- [Work task]: Reproduce, please, only the lines from the first line below to the line containing "tissue box: none [571,128,618,167]", inclusive.

- [Record excerpts]:

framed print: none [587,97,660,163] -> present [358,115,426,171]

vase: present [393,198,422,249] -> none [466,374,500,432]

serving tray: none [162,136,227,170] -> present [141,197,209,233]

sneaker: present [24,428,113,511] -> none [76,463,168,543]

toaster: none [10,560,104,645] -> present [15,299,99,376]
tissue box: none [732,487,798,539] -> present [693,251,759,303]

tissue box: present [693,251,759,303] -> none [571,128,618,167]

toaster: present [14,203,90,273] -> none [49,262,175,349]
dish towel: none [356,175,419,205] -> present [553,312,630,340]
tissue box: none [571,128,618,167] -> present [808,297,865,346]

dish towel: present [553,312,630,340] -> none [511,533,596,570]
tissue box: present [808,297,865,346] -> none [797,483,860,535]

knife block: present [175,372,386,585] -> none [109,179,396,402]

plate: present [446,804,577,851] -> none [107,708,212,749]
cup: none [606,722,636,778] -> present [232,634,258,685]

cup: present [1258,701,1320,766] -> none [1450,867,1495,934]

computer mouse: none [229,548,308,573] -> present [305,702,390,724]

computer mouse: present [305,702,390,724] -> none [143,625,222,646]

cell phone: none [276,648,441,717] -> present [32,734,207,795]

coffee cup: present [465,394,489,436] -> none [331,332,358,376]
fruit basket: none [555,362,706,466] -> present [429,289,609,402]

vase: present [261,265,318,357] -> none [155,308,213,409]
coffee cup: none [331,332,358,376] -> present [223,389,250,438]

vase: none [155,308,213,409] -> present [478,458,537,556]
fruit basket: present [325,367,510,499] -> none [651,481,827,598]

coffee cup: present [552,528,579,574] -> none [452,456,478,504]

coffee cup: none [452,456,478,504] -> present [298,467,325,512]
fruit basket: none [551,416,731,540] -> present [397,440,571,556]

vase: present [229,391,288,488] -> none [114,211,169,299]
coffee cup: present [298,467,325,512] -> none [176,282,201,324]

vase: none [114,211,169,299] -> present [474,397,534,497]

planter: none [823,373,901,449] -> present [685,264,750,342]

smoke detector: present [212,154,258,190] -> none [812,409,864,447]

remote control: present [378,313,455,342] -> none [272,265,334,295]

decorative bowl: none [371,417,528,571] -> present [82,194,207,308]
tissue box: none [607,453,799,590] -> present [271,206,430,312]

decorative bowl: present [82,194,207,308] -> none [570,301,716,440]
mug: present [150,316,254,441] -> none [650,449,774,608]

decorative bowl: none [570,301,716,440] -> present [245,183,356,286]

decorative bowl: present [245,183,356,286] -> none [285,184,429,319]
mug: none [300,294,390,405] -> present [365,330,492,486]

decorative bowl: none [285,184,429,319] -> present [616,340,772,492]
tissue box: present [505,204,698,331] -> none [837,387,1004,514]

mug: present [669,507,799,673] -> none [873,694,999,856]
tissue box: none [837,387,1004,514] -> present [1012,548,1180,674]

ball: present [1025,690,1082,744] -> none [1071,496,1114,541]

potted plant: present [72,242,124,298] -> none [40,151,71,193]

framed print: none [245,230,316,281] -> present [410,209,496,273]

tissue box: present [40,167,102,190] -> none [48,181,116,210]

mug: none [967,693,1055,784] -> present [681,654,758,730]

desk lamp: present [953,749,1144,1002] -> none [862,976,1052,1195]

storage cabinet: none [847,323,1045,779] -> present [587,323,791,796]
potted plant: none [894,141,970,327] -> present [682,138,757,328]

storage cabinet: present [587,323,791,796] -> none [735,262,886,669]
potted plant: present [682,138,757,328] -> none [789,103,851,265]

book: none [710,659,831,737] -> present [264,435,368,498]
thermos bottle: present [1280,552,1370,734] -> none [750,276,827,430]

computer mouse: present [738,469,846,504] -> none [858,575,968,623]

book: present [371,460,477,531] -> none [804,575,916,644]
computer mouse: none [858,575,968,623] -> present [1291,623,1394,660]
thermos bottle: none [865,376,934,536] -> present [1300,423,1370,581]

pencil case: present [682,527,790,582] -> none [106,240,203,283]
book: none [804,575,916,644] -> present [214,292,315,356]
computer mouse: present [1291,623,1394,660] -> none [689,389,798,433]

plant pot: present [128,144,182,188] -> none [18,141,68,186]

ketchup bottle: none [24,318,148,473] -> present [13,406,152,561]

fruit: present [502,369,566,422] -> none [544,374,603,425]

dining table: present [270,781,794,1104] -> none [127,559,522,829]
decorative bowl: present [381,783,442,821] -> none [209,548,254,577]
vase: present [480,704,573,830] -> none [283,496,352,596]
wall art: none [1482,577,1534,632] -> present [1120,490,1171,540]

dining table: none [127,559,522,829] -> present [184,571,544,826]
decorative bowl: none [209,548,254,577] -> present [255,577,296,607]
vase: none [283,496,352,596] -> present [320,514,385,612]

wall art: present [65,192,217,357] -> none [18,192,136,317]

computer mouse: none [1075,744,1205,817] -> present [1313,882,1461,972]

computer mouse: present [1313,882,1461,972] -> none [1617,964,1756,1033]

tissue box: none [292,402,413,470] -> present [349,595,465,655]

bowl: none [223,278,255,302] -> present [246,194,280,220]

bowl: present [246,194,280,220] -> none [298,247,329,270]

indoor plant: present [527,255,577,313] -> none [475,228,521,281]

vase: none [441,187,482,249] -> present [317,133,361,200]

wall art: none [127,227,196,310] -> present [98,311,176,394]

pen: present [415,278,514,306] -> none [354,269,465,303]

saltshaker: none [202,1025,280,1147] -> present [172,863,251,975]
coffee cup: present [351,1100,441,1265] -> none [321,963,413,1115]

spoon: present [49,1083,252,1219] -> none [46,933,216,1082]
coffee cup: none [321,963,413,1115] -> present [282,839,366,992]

- [Written answer]:
framed print: none [587,97,660,163] -> present [358,115,426,171]

vase: present [393,198,422,249] -> none [466,374,500,432]

serving tray: none [162,136,227,170] -> present [141,197,209,233]

sneaker: present [24,428,113,511] -> none [76,463,168,543]

toaster: none [10,560,104,645] -> present [15,299,99,376]
tissue box: none [732,487,798,539] -> present [693,251,759,303]

tissue box: present [693,251,759,303] -> none [571,128,618,167]

toaster: present [14,203,90,273] -> none [49,262,175,349]
dish towel: none [356,175,419,205] -> present [553,312,630,340]
tissue box: none [571,128,618,167] -> present [808,297,865,346]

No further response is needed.